Relativ mühelos sei es gewesen, sagen Tim Philipp Schäfers und Sebastian Neef, über das Internet auf verschiedene Industriesteuerungen zuzugreifen. Darunter die Kontrollen für drei deutsche Wasserwerke. Auf ihrer Homepage internetwache.org veröffentlichen die beiden Informatikstudenten regelmäßig Berichte über Sicherheitsprobleme im Internet – Ergebnisse eigener Hacker-Versuche, mit denen sie keinen Schaden anrichten, sondern Problembewusstsein schaffen wollen. Die offene Flanke, die sie in der Steuerungssoftware der drei Wasserversorger entdeckten, dürfte noch für einiges Aufsehen sorgen.
80 ungeschützte Anlagen
Nach ihrem detaillierten Bericht über ihre Ergebnisse auf der IT-Nachrichtenseite golem.de griffen das Fachportal heise.de und Spiegel online das Thema auf. Was genau hatten die beiden vorgefunden? Um Angriffspunkte ausfindig zu machen, haben Schäfers und Neef mithilfe einer eigens entwickelten Software mehr als vier Milliarden Internet-Adressen gescannt. Dabei stießen sie auf 80 ungeschützte Steuer-Anlagen, alle vom gleichen Software-Hersteller. Mit dem Programm werden Industrieanlagen visualisiert, überwacht und teils auch ferngesteuert. Der Zugriff ist von PC, Tablets und Smartphones aus mit einem normalen Browser möglich. Neben den deutschen Wasserwerken waren auch Industrieanlagen in Italien, Einkaufszentren in Chile und Hochhaustürme in Israel betroffen. „Mich schockiert, wie leicht diese Anlagen zu finden waren und wie einfach Hacker sie mit Standardmethoden hätten sabotieren können“, wird Schäfers von Spiegel online zitiert.
„Mit vergleichsweise einfachen Mitteln“
Bei den Wasserwerken stießen die beiden nach eigenen Angaben auf „Human-Machine-Interfaces“ (HMI), die normalerweise der Überwachung und Steuerung von Maschinen und Anlagen vor Ort dienen. „Aus dem Internet sollten diese kritischen Systeme in keinem Fall zu erreichen sein. Wir fanden sie allerdings dort mit vergleichsweise einfachen Mitteln und erlangten so Zugriff auf ihre Administrationsoberflächen“, berichten die beiden auf golem.de.
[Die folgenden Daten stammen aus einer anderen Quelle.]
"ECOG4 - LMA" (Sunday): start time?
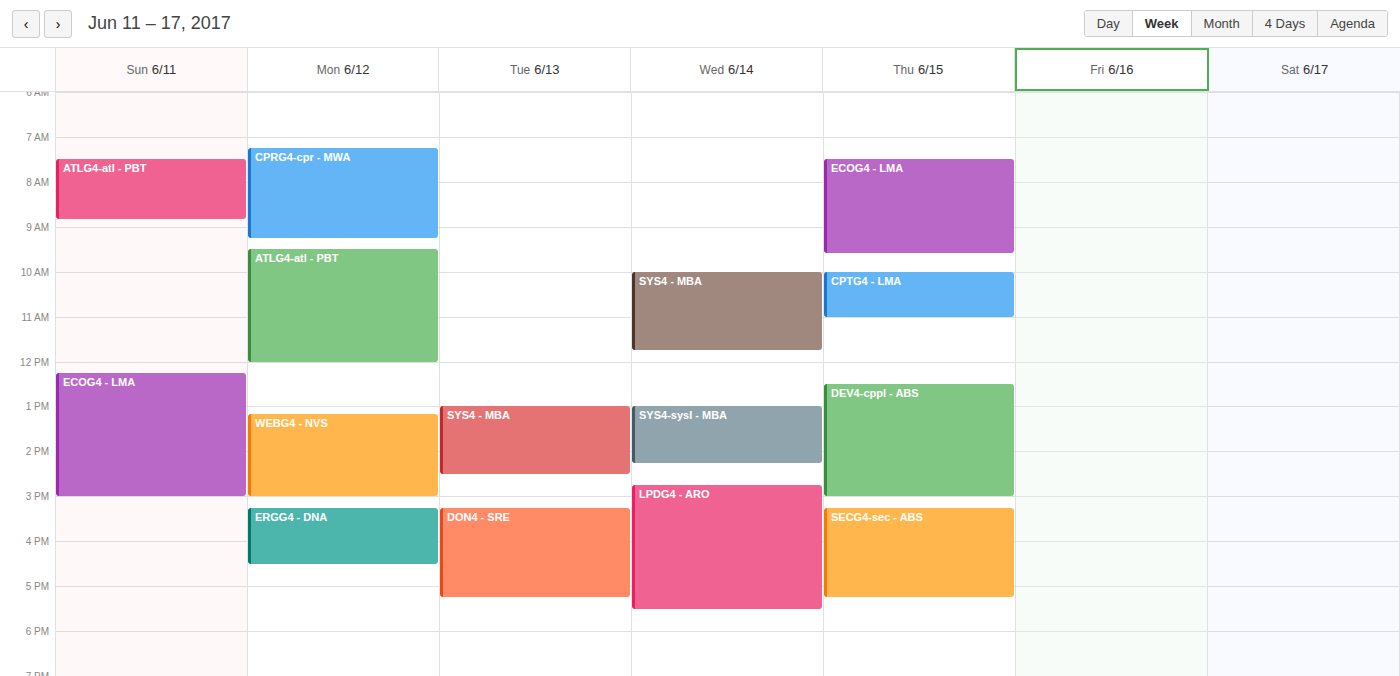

Mindestens in einem Fall hätten sie Zugriff gehabt auf die Steuerung der Pumpendrehzahl. Bei einem Wasserversorger hätten sie Störungsmeldungen ohne besondere Authentifizierung quittieren können, also mögliche Alarme unterdrücken.
Lücken geschlossen
Die beiden „Internetwächter“ meldeten ihre Funde dem Bundesamt für Sicherheit in der Informationstechnik (BSI), das die Betreiber der betroffenen Anlagen kontaktierte. Die verwundbaren Wasserwerke sind jetzt geschützt und nicht mehr auf diesem Weg erreichbar. Schäfers und Neef sprachen auch den Hersteller der Software an. Er sei sich der Schwachstellen bewusst, für die sichere Systemkonfiguration seien jedoch die Anwender verantwortlich.